The Nicholas School of the Environment is headquartered in the Levine Science Research Center (LSRC), an interdisciplinary research facility situated on Science Drive on Duke University's West Campus in Durham, N.C. The building includes state-of-the-art classrooms, student computer clusters, an advanced computing laboratory specializing in the analysis of geospatial data, and research laboratories and instrumentation supporting both teaching and research for the programs offered by the school. This building also is the home of the School's Division of Environmental Sciences and Policy.
The School's Division of Earth & Ocean Sciences occupies the recently renovated laboratories in the Old Chemistry Building located on the West Campus Quad near the Duke Chapel and Perkins Library. The building houses classrooms and teaching labs as well as a variety or research facilities including geochemical analytical instruments and computer workstations.
The Duke Forest, an important resource for Nicholas School students and faculty, comprises just over 7,000 acres of land, lying primarily in two counties adjacent to the Duke University campus. A variety of ecosystems, forest cover types, plant species, soils, topography, and past land-use conditions are represented within its boundaries. With its long-term records of forest cover, the Duke Forest is a resource for studies related to forest ecosystems and the environment that is unequaled at any other university.

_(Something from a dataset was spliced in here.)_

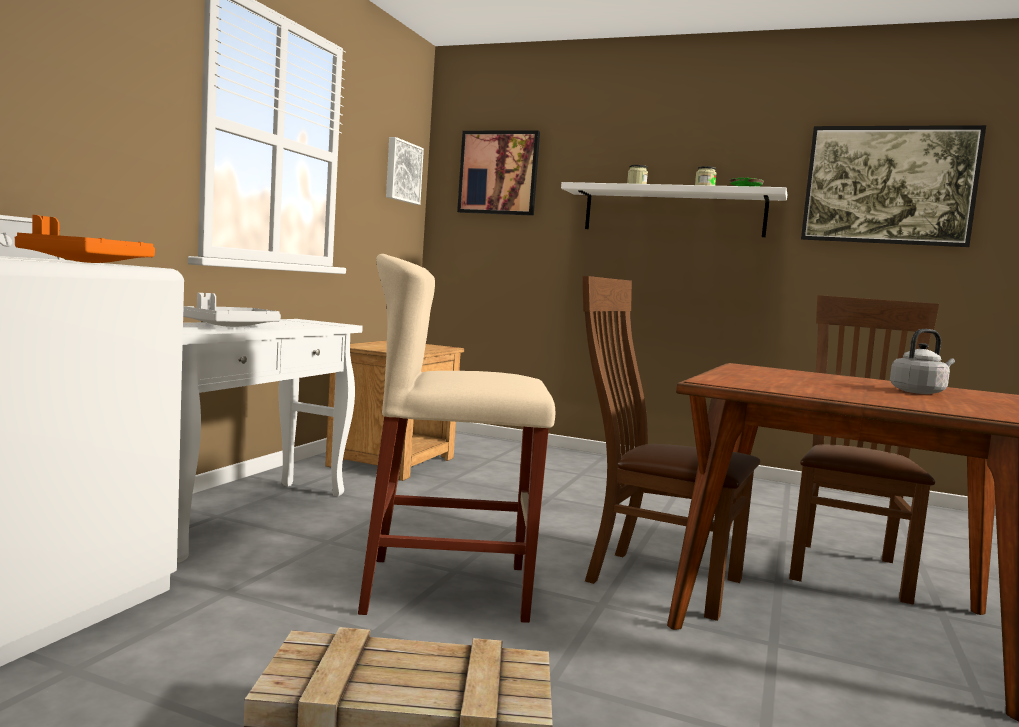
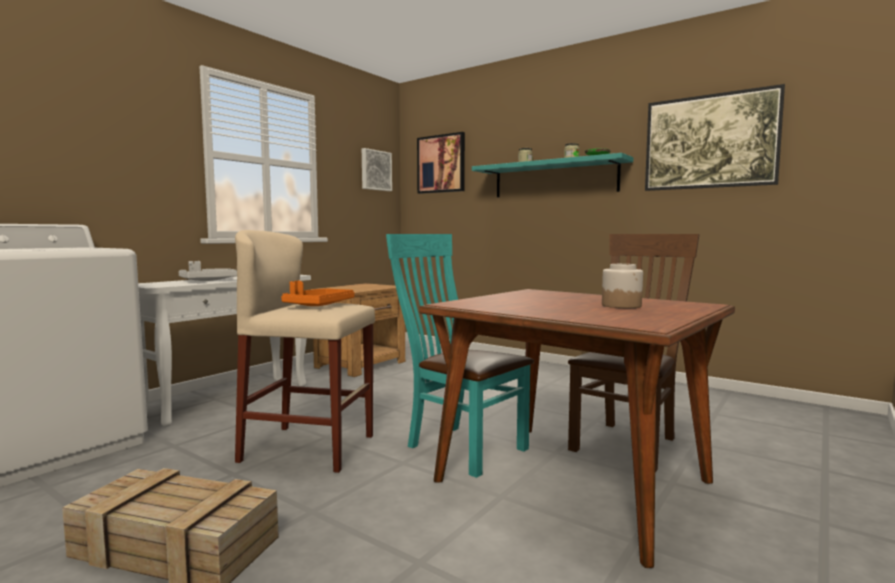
camera: 15 degrees right, 0 degrees up
orange tray [15,215,155,263] -> orange tray moved to [281,281,354,306]
white shelf [561,182,788,237] -> turquoise shelf [472,153,633,197]
brown chair [582,276,760,621] -> turquoise chair [386,234,534,478]
grey kettle [890,329,955,394] -> jar [602,264,643,308]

Research centers in the Nicholas School are by design and intent flexible, multidisciplinary units. A major aim is to bring together specialized groups of scholars and professionals from many disciplines to focus their attention on current natural resource and environmental problems.
The centers are headed by a director and staffed by an interdisciplinary faculty from Duke, neighboring universities, and a variety of public and private research organizations. Depending upon the level of funding, the centers may also employ research assistants and other support staff. The centers do not offer courses or degrees; rather, they offer students, scientists and other professionals an opportunity to participate in research through collaboration with affiliated faculty.